In 2005, the second year of her work with the district, Villani began leading professional development sessions to introduce the entire staff to the emerging model and the elements behind it, such as peer coaching and Charlotte Danielson's A Framework for Teaching. Staff responded positively, but they were skeptical about the model being sustainable over time. Villani recalls their skepticism as based on "a history of programs and models that were dropped when new administrators assumed leadership." In response, the Supervision and Evaluation Committee members created a model that would become policy and outlast any changes in administrative leadership.
This same year, helping to build more support for the emerging model, the district began piloting the peer coaching component. Villani provided professional development for teachers who volunteered to try out peer coaching. One teacher, who had initially expressed cynicism about "another program that everyone would have to learn and then would be put on the shelf," reflected at the end of the year that this had been "the best supervision and evaluation I have had in my 35-year teaching career." The committee used feedback from this pilot year to continue refining its supervision and evaluation model for the district.
During the 2006-07 school year, Rutland-Windsor's school board accepted Superintendent Perotti's recommendation that this new model become the district's official policy, thereby assuring its continuity through changing administrations.
"What is unique about this process is that it's now part of the culture of the district, and -- regardless of leadership changes -- it will continue to bring improved practice to the district," says Perotti. "We took the time and committed the resources to do it right."

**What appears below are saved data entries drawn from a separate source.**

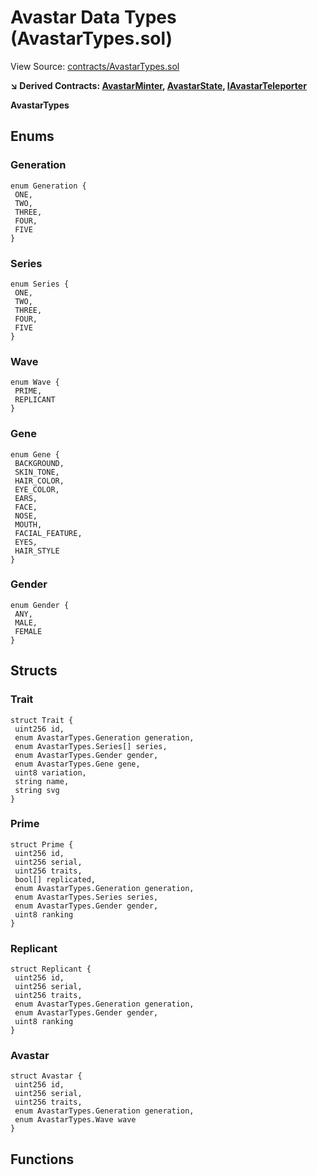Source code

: # Avastar Data Types (AvastarTypes.sol)

View Source: [contracts/AvastarTypes.sol](contracts/AvastarTypes.sol)

**↘ Derived Contracts: [AvastarMinter](AvastarMinter.md), [AvastarState](AvastarState.md), [IAvastarTeleporter](IAvastarTeleporter.md)**

**AvastarTypes**

## **Enums**
### Generation

```solidity
enum Generation {
 ONE,
 TWO,
 THREE,
 FOUR,
 FIVE
}
```

### Series

```solidity
enum Series {
 ONE,
 TWO,
 THREE,
 FOUR,
 FIVE
}
```

### Wave

```solidity
enum Wave {
 PRIME,
 REPLICANT
}
```

### Gene

```solidity
enum Gene {
 BACKGROUND,
 SKIN_TONE,
 HAIR_COLOR,
 EYE_COLOR,
 EARS,
 FACE,
 NOSE,
 MOUTH,
 FACIAL_FEATURE,
 EYES,
 HAIR_STYLE
}
```

### Gender

```solidity
enum Gender {
 ANY,
 MALE,
 FEMALE
}
```

## Structs
### Trait

```solidity
struct Trait {
 uint256 id,
 enum AvastarTypes.Generation generation,
 enum AvastarTypes.Series[] series,
 enum AvastarTypes.Gender gender,
 enum AvastarTypes.Gene gene,
 uint8 variation,
 string name,
 string svg
}
```

### Prime

```solidity
struct Prime {
 uint256 id,
 uint256 serial,
 uint256 traits,
 bool[] replicated,
 enum AvastarTypes.Generation generation,
 enum AvastarTypes.Series series,
 enum AvastarTypes.Gender gender,
 uint8 ranking
}
```

### Replicant

```solidity
struct Replicant {
 uint256 id,
 uint256 serial,
 uint256 traits,
 enum AvastarTypes.Generation generation,
 enum AvastarTypes.Gender gender,
 uint8 ranking
}
```

### Avastar

```solidity
struct Avastar {
 uint256 id,
 uint256 serial,
 uint256 traits,
 enum AvastarTypes.Generation generation,
 enum AvastarTypes.Wave wave
}
```

## Functions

Early in the process, the committee and district leaders realized that they would need more than a new model and new policy -- they also needed to develop long-term capacity within the district to carry on the work beyond Villani's assistance. To ensure staying power, the Supervision and Evaluation Committee set up a train-the-trainers process that began in 2007. Since then, Villani has been working with district trainers to build their skills and knowledge so they can continue to provide professional development for the district's mentors and peer coaches for years to come.
The district's commitment to building a lasting professional development model and infrastructure has already undergone one significant test: Frank Perotti left Rutland-Windsor in 2007 to become superintendent in a larger district in Vermont. So far, the supervision and evaluation model that he helped bring into being remains strong. One of its strongest advocates has been Karen Trimboli, Principal of Ludlow Elementary School, who was instrumental in securing funding for Villani to continue working with trainers and with the rest of the staff who had not yet been trained at the time of Perotti's departure.
Rutland-Windsor's current superintendent, Judy Pullinen, also is very supportive of the district's supervision and evaluation approach, and has committed the majority of her 2007-08 professional development budget to ongoing peer coaching and mentoring support.
"I've been impressed with the enthusiasm and dedication to the new supervision model by both teachers and administration. It's obvious that much time and effort has gone into this model, and that the staff want it to be successful," says Pullinen. "We plan to carry it forward, and we will continue to use it as part of our professional development process."
Lily French, speech and language therapist, also has noted the dedication to this model throughout the district. "We began with the vague knowledge that something was wrong with our supervision and evaluation methods. Four years later, we have a policy manual approved by all school boards in our district and used by all administrators; a fully trained staff actively using peer coaching and mentoring (even the early resisters are excited); and a district full of professionals talking to each other about their teaching practice. Isolation in the classroom is a thing of the past."